May 2, 2010
Bay of New York, Sunset, mid 19th century
Gift of Edgar William and Bernice Chrysler Garbisch
From 1834 to 1840 Thomas Chambers spent most of his time in New York, describing himself in newspapers as a painter of landscapes, marine life and other “fancy” things. Although his work does suggest that he was amongst main stream artists of the time, there are no major exhibits on record that displayed his works.
Chambers has often been praised for his heightened sense reality and ability to capture landscape in its true form and color. His works are distinguished by the realistic scenes and the sharp contrasts in color, like in Bay of New York, Sunset where the sharp contrast between the water, sky and boats can be seen. Chambers is able to capture the movement and every day activity of the New York skyline with accuracy and beauty.
About the Artist
Thomas Chambers – American, 1808 – 1866 or after
Thomas Chambers was born in London in 1808 and emigrated to the United States in 1832. A painter of both landscapes and marine scenes, Chambers did not confine his artistic subjects to views that he knew firsthand but made liberal use of both his imagination and popular engraved images.
Chambers is known to have looked not only to the Englishman William H. Bartlett’s views, executed for Nathaniel Parker Willis’ volume American Scenery (London, 1840), but also to Asher B. Durand’s and Jacques Gerard Milbert’s prints as the basis for several of his compositions. A number of Chambers’ depictions of naval battles during the War of 1812 are based upon engravings, at least two from prints after Thomas Birch.

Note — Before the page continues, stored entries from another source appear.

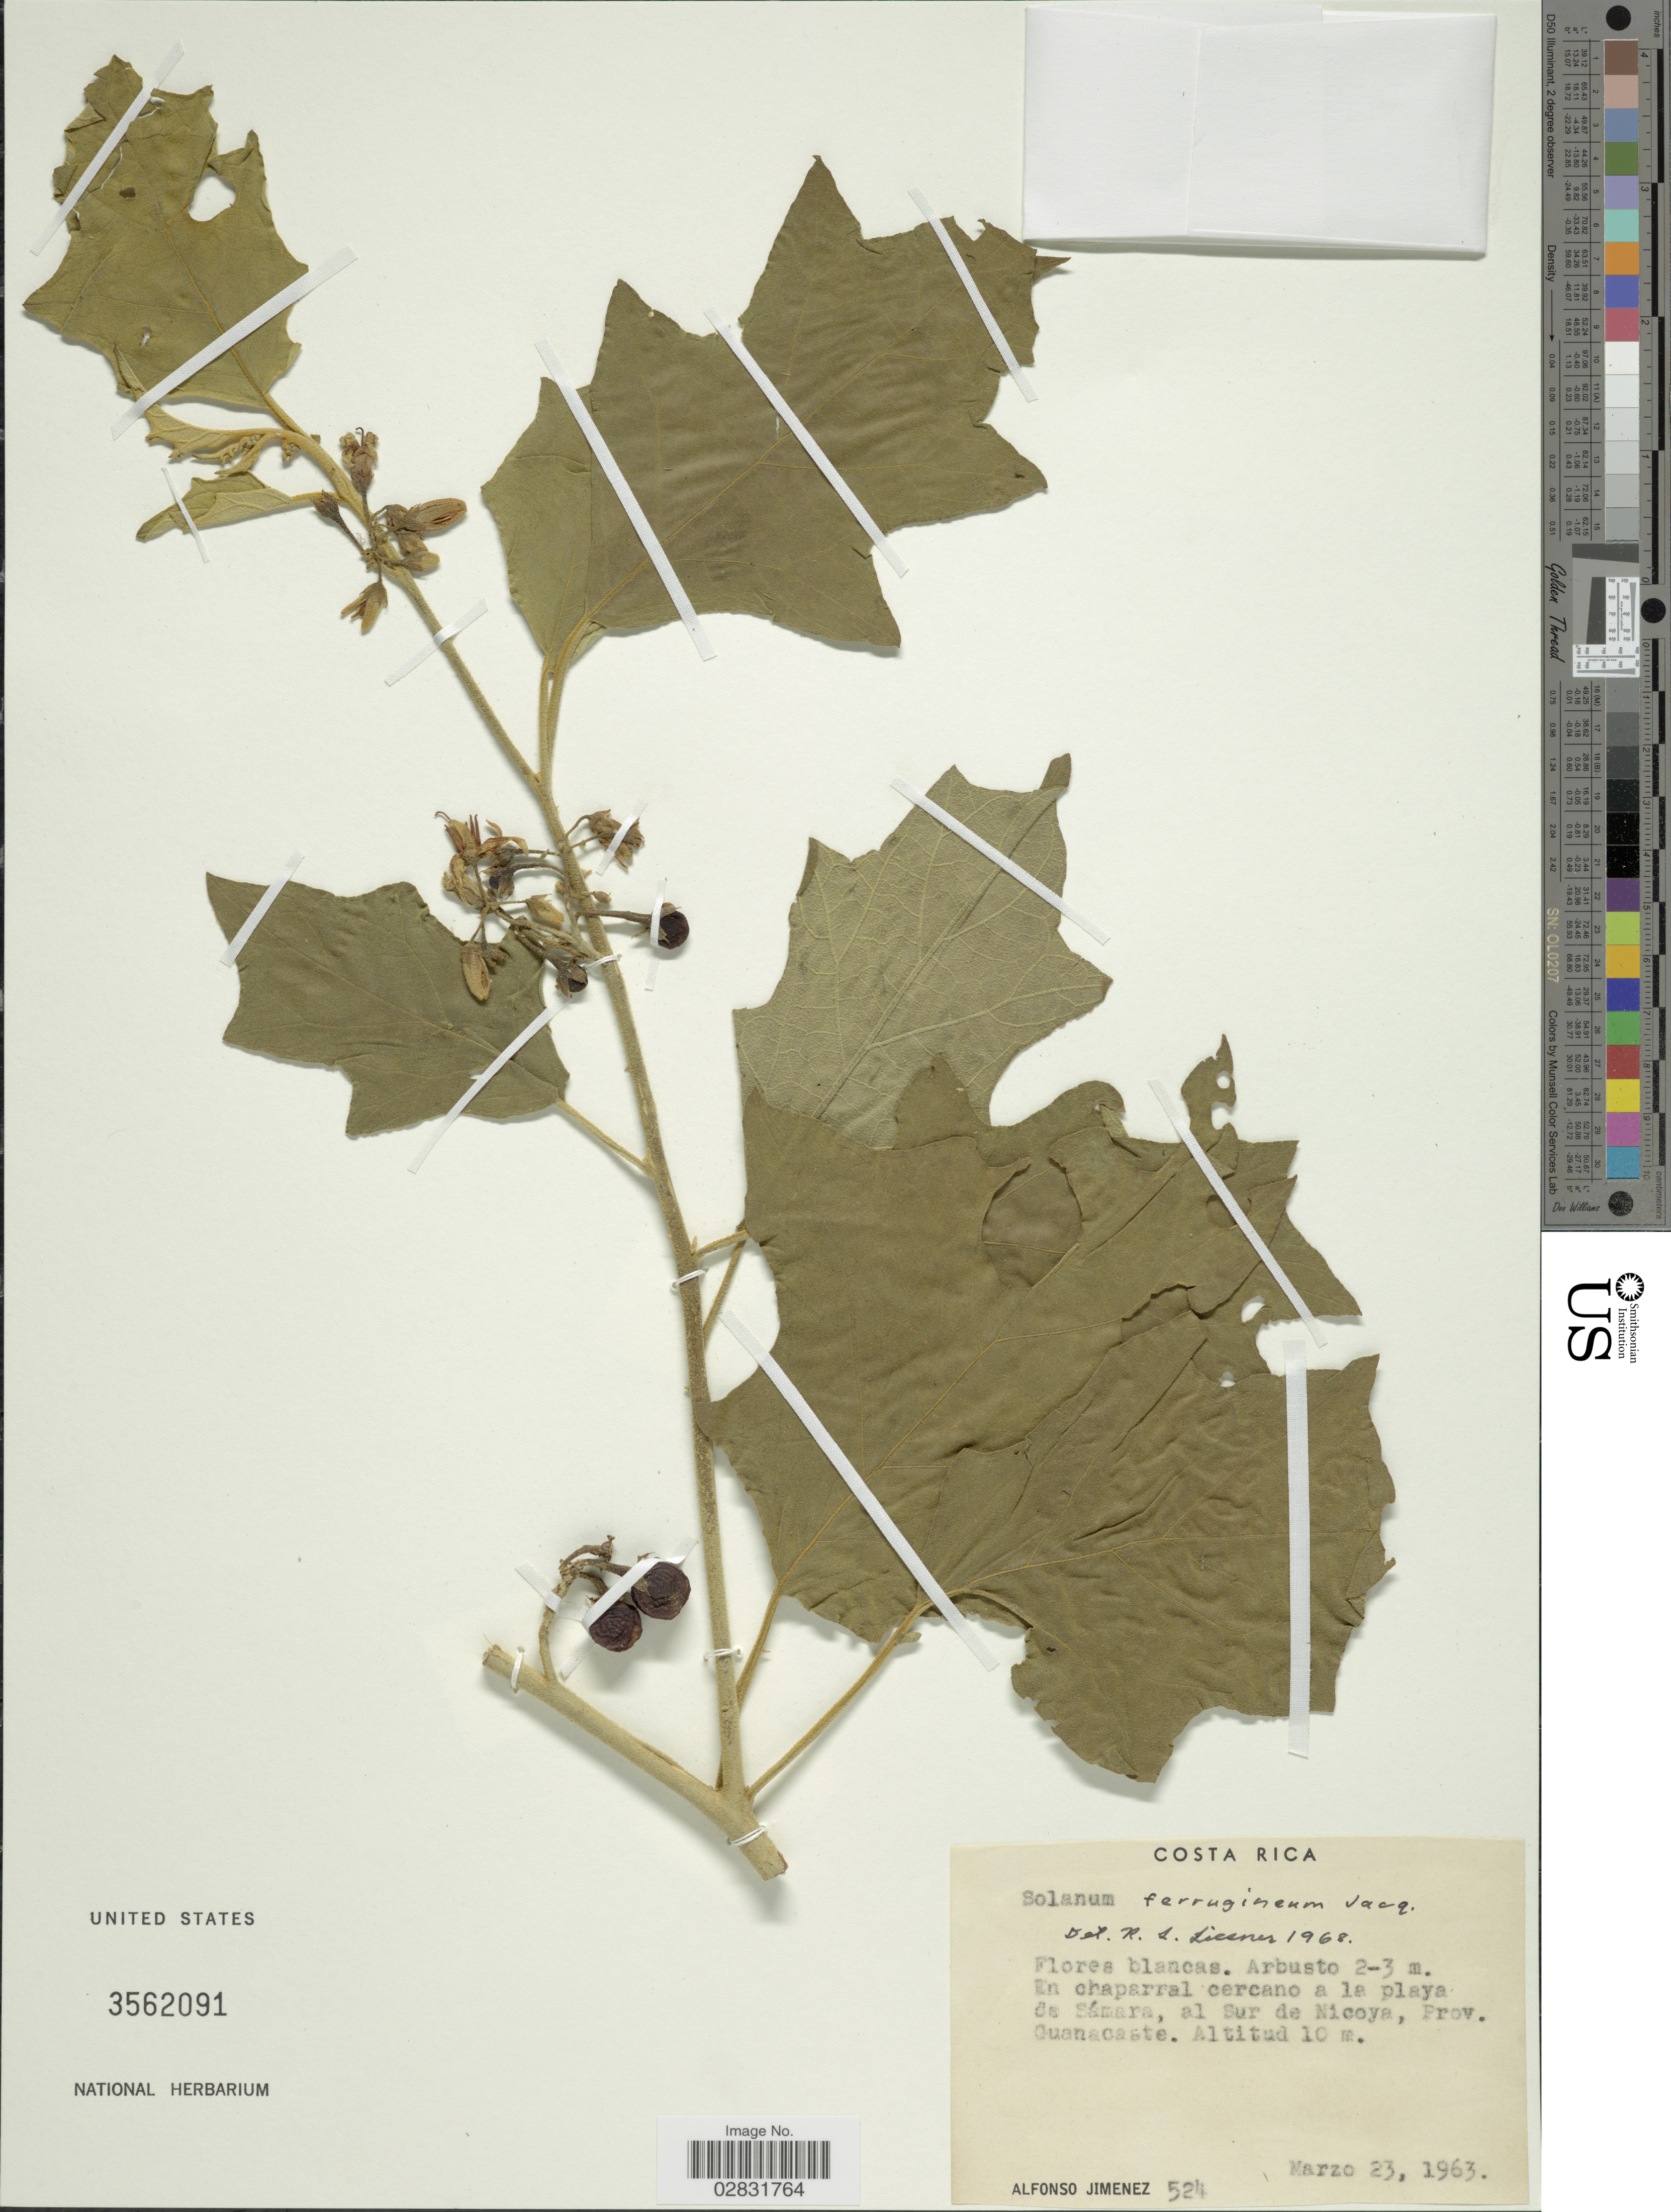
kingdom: Plantae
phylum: Tracheophyta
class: Magnoliopsida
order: Solanales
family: Solanaceae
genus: Solanum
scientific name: Solanum ferrugineum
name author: Jacq.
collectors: A. Jiménez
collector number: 524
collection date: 1963-03-23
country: Costa Rica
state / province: Guanacaste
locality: En chaparral cercano a la playa de Sámara, al Sur de Nicoya.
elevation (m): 10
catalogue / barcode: US 3562091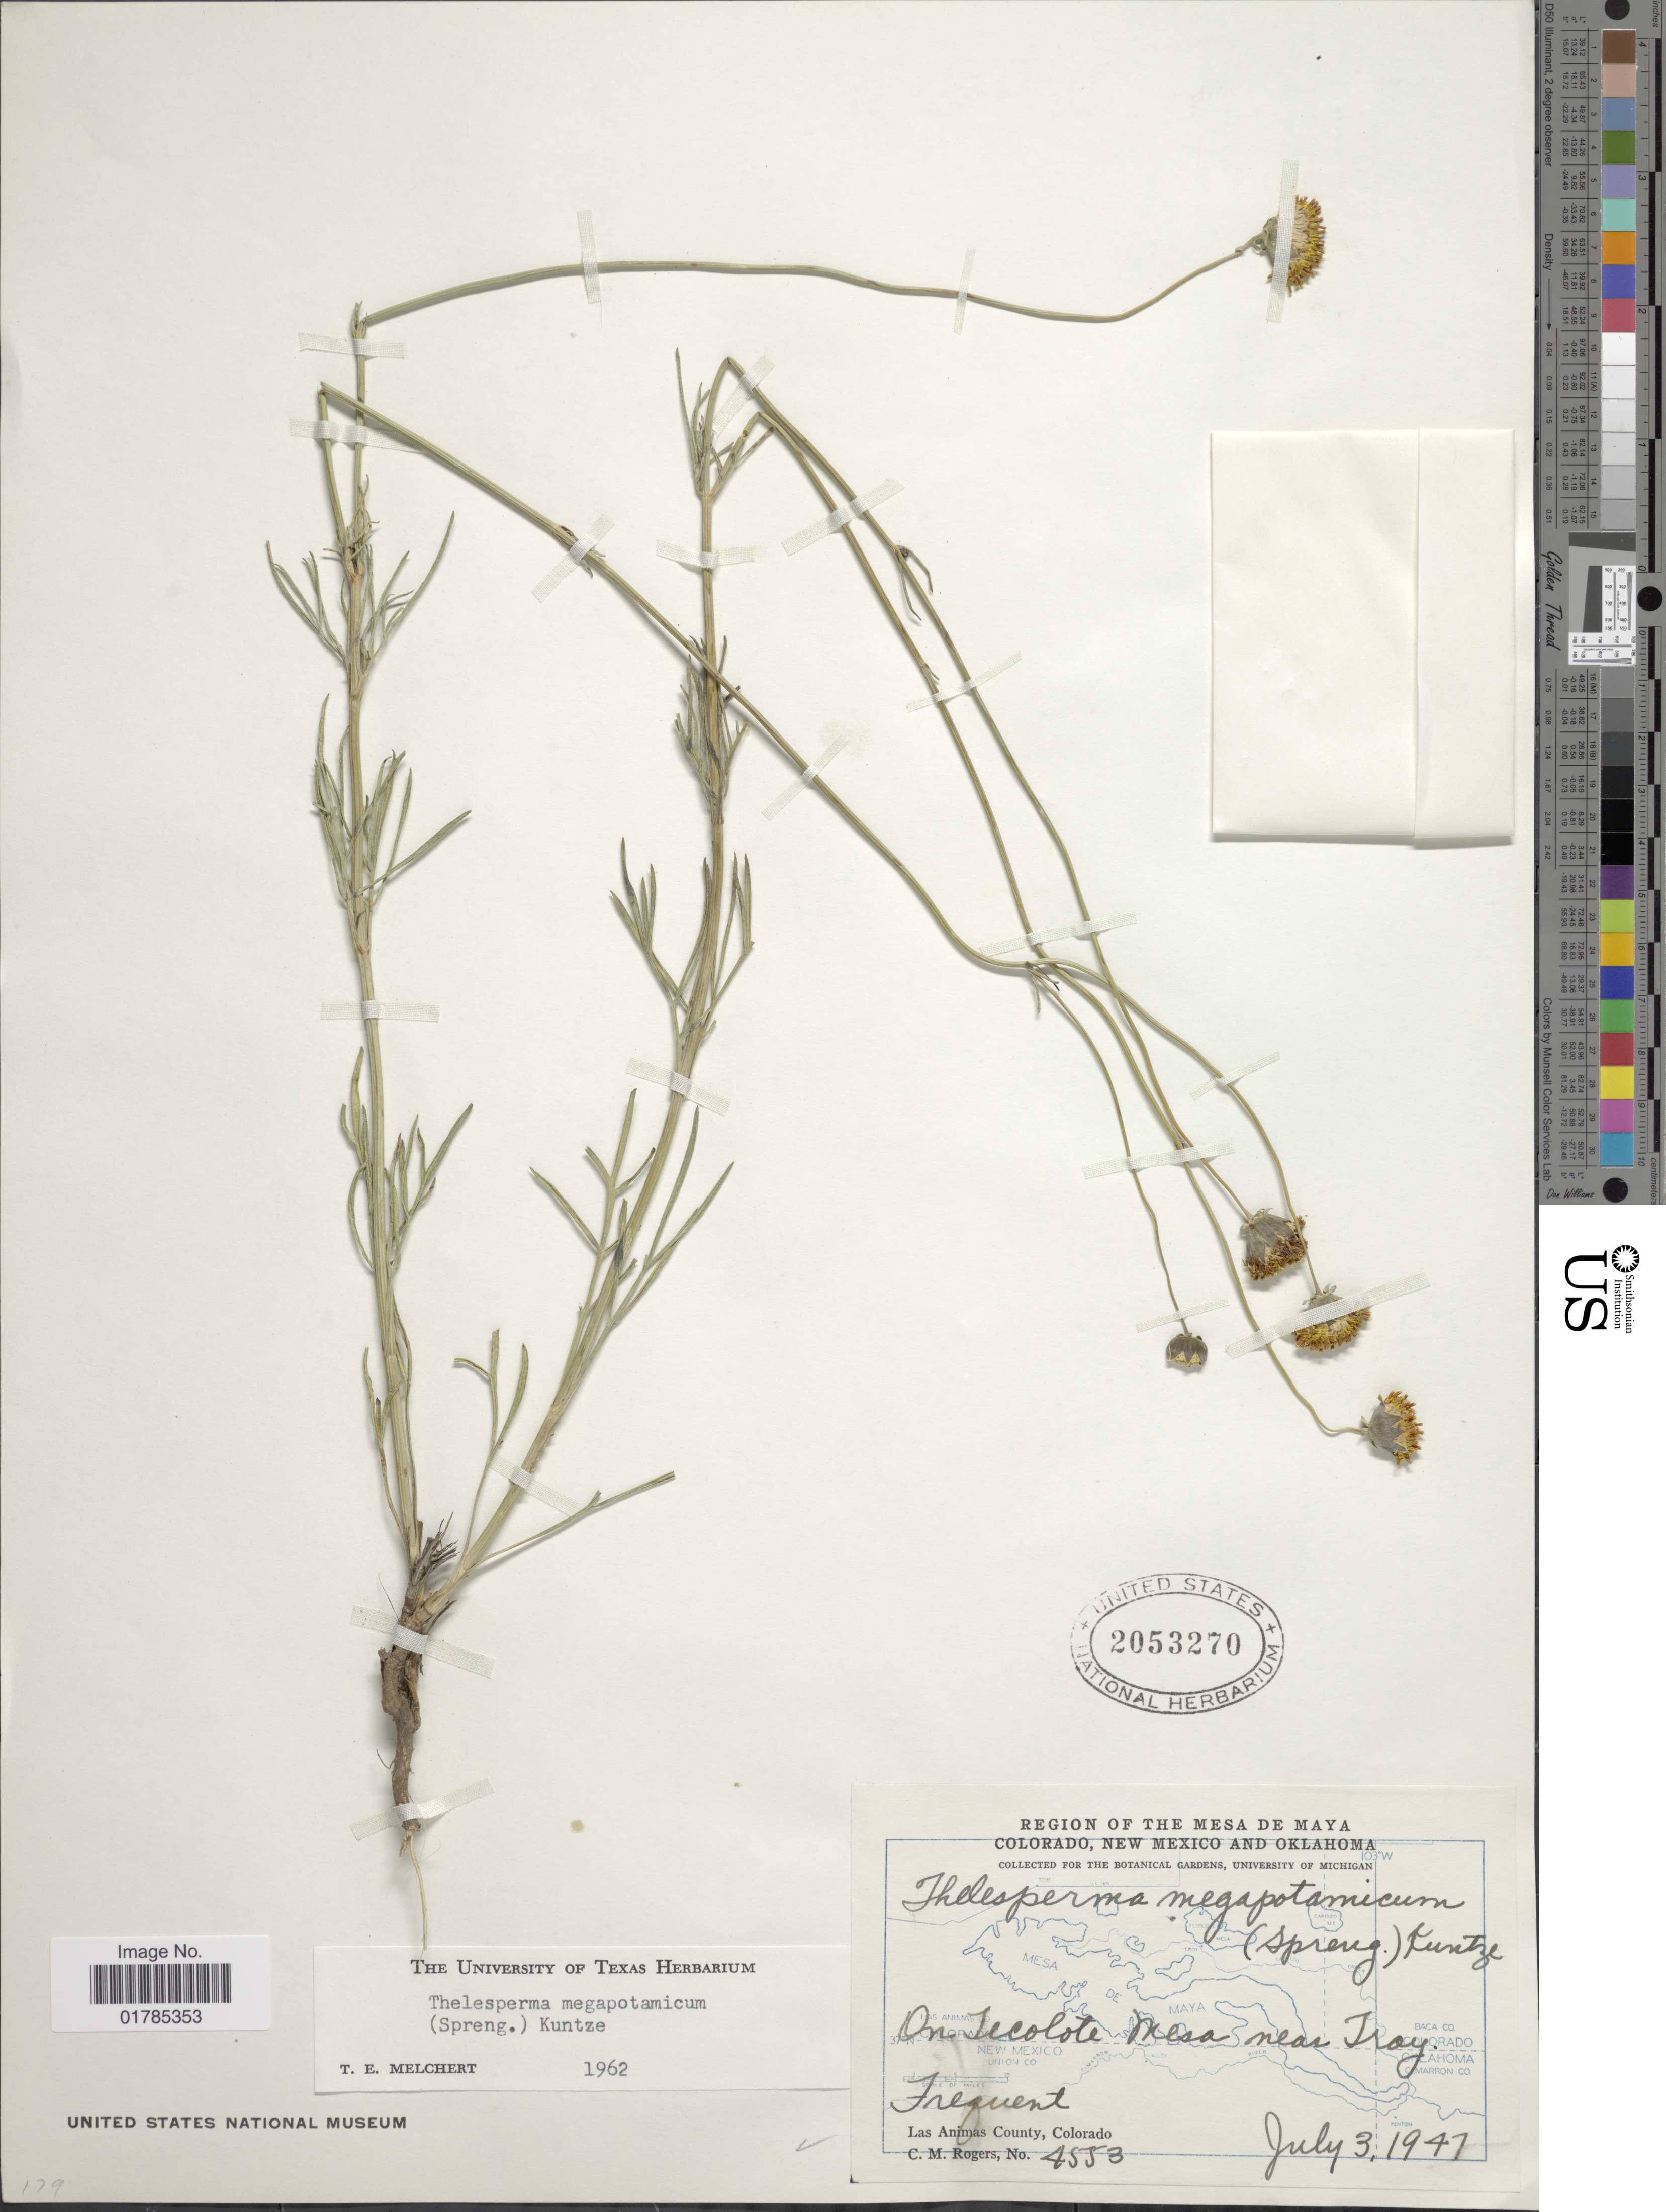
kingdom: Plantae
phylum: Tracheophyta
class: Magnoliopsida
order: Asterales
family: Asteraceae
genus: Thelesperma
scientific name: Thelesperma megapotamicum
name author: (Spreng.) Herter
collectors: C. M. Rogers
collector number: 4553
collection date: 1941-07-03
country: United States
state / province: Colorado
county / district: Las Animas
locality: On Tecolote Mesa near Troy, Las Animas County.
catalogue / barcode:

For the years 1834 and 1840 he was listed as a landscape or marine painter in the New York City directory. From 1843 to 1851 he lived in Boston, then moved to Albany, where he remained until 1857. He was subsequently listed in city directories in New York, 1858-1859; Boston, 1860-1861, and New York again, 1862-1866. After this time there appears to be no record of him, and his death date is unknown.